J. Alsup
This presentation will report on a qualitative, narrative-based autoethnography exploring the development of leadership identities of women leaders, including the author, working in various educational settings. The researcher has conducted a qualitative analysis of interviews conducted with seven-ten women leaders in disparate contexts: K-12 administration, university administration, university center leadership, community leadership, state politics, and university coaching. She layers key findings from these case studies with her own experiences documented in journal narratives and through previous publications, as well as with scholarly research, theory, and dominant US cultural ideologies about leadership, to capture the lived experiences of participants. The researcher’s goal is to better understand the leadership trajectories of women leaders in educational settings and, by extension, create a series of layered narratives to inspire and transform young women thinking about leadership. This study has been approved by Purdue’s IRB, #2021-1377.
Research questions:
- How do educational leaders narrate their development of a leadership identity?
- What can emerging educational leaders learn from these leadership narratives?
- How can mentors best prepare emerging educational leaders?

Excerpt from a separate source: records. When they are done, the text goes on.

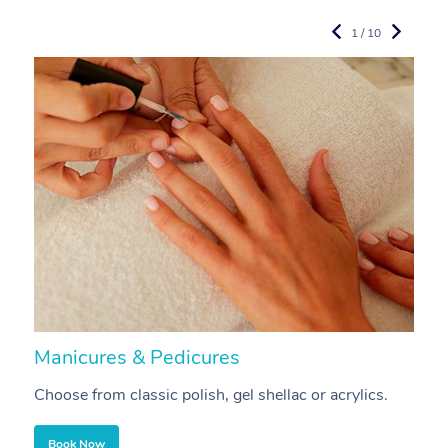
1 / 10
Manicures & Pedicures
F
Choose from classic polish, gel shellac or acrylics.
U
Book Now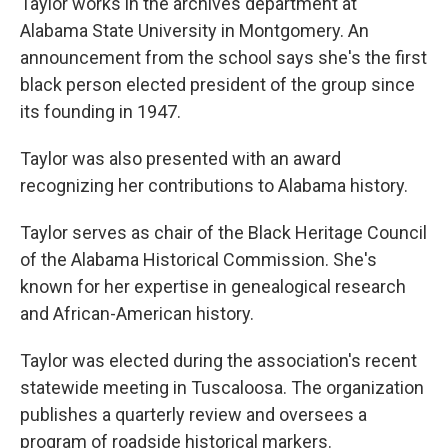
Taylor works in the archives department at
Alabama State University in Montgomery. An
announcement from the school says she's the first
black person elected president of the group since
its founding in 1947.
Taylor was also presented with an award
recognizing her contributions to Alabama history.
Taylor serves as chair of the Black Heritage Council
of the Alabama Historical Commission. She's
known for her expertise in genealogical research
and African-American history.
Taylor was elected during the association's recent
statewide meeting in Tuscaloosa. The organization
publishes a quarterly review and oversees a
program of roadside historical markers.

- How has leadership changed in the 21st century?
- How does my own leadership story complicate, extend, and inform the participant data?
- How can dominant cultural narratives about leadership contextualize the project?
This study is grounded in theories of identity development, authentic leadership, narratology, agency, empathy, emotion and vulnerability, shame, and feminist discourse.
The methodology is a combination of case study, feminist interviewing (focusing on close listening, attention to language, and a goal of participant empowerment), and historical/archival scholarship, all under the umbrella of autoethnography. Autoethnography arises from the ethnographic tradition and is an autobiographical genre of academic writing. Autoethnographers also often engage in data collection using qualitative approaches and tools, such as interviews and journaling, to create vivid and evocative hybrid narratives exploring particular phenomena.
This work is an extension of the author’s much-cited work on teacher identity, as well as her work on narrative, literary identification, and empathy. This presentation will be of interest to those in teacher education or education writ large who see the need for a new generation of educational leaders to grow our schools and support teachers. It also has the potential for a wider audience of leaders/potential leaders in other disciplines.
Keywords: Narrative, leadership, education, auto-ethnography, identity.